» Data provided
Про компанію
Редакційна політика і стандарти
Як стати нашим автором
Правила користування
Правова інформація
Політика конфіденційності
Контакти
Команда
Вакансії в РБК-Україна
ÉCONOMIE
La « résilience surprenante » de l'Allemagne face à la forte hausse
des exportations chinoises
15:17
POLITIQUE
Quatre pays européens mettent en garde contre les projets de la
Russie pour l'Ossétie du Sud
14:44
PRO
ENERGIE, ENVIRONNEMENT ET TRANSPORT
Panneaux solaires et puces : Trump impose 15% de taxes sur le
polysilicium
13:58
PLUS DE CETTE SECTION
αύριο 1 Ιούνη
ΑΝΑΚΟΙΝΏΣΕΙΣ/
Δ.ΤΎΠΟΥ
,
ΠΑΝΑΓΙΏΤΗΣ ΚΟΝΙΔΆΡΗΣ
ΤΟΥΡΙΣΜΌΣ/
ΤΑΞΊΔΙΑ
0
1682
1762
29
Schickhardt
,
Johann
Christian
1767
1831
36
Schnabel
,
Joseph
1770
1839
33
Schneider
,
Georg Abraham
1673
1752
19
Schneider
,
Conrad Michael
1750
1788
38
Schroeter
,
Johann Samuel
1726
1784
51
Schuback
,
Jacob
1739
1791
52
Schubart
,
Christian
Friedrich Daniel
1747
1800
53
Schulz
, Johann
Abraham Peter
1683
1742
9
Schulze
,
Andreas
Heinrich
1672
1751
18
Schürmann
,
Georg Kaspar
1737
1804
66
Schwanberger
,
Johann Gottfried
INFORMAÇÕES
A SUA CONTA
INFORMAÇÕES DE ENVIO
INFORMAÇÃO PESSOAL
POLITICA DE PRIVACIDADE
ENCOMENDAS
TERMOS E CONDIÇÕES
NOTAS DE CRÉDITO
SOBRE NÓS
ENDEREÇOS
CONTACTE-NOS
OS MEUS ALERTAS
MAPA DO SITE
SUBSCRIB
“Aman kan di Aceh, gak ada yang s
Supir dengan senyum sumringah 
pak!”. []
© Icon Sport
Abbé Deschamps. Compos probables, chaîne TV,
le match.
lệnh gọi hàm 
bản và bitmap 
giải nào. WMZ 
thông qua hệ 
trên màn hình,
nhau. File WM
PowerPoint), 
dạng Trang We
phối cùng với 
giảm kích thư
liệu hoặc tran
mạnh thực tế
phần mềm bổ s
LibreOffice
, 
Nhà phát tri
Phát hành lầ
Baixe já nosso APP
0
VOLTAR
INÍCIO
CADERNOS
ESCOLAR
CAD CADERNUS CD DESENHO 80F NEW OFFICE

» Job item
Set down the entire listing above again, word for word.

» Response box
Про компанію
Редакційна політика і стандарти
Як стати нашим автором
Правила користування
Правова інформація
Політика конфіденційності
Контакти
Команда
Вакансії в РБК-Україна
ÉCONOMIE
La « résilience surprenante » de l'Allemagne face à la forte hausse
des exportations chinoises
15:17
POLITIQUE
Quatre pays européens mettent en garde contre les projets de la
Russie pour l'Ossétie du Sud
14:44
PRO
ENERGIE, ENVIRONNEMENT ET TRANSPORT
Panneaux solaires et puces : Trump impose 15% de taxes sur le
polysilicium
13:58
PLUS DE CETTE SECTION
αύριο 1 Ιούνη
ΑΝΑΚΟΙΝΏΣΕΙΣ/
Δ.ΤΎΠΟΥ
,
ΠΑΝΑΓΙΏΤΗΣ ΚΟΝΙΔΆΡΗΣ
ΤΟΥΡΙΣΜΌΣ/
ΤΑΞΊΔΙΑ
0
1682
1762
29
Schickhardt
,
Johann
Christian
1767
1831
36
Schnabel
,
Joseph
1770
1839
33
Schneider
,
Georg Abraham
1673
1752
19
Schneider
,
Conrad Michael
1750
1788
38
Schroeter
,
Johann Samuel
1726
1784
51
Schuback
,
Jacob
1739
1791
52
Schubart
,
Christian
Friedrich Daniel
1747
1800
53
Schulz
, Johann
Abraham Peter
1683
1742
9
Schulze
,
Andreas
Heinrich
1672
1751
18
Schürmann
,
Georg Kaspar
1737
1804
66
Schwanberger
,
Johann Gottfried
INFORMAÇÕES
A SUA CONTA
INFORMAÇÕES DE ENVIO
INFORMAÇÃO PESSOAL
POLITICA DE PRIVACIDADE
ENCOMENDAS
TERMOS E CONDIÇÕES
NOTAS DE CRÉDITO
SOBRE NÓS
ENDEREÇOS
CONTACTE-NOS
OS MEUS ALERTAS
MAPA DO SITE
SUBSCRIB
“Aman kan di Aceh, gak ada yang s
Supir dengan senyum sumringah 
pak!”. []
© Icon Sport
Abbé Deschamps. Compos probables, chaîne TV,
le match.
lệnh gọi hàm 
bản và bitmap 
giải nào. WMZ 
thông qua hệ 
trên màn hình,
nhau. File WM
PowerPoint), 
dạng Trang We
phối cùng với 
giảm kích thư
liệu hoặc tran
mạnh thực tế
phần mềm bổ s
LibreOffice
, 
Nhà phát tri
Phát hành lầ
Baixe já nosso APP
0
VOLTAR
INÍCIO
CADERNOS
ESCOLAR
CAD CADERNUS CD DESENHO 80F NEW OFFICE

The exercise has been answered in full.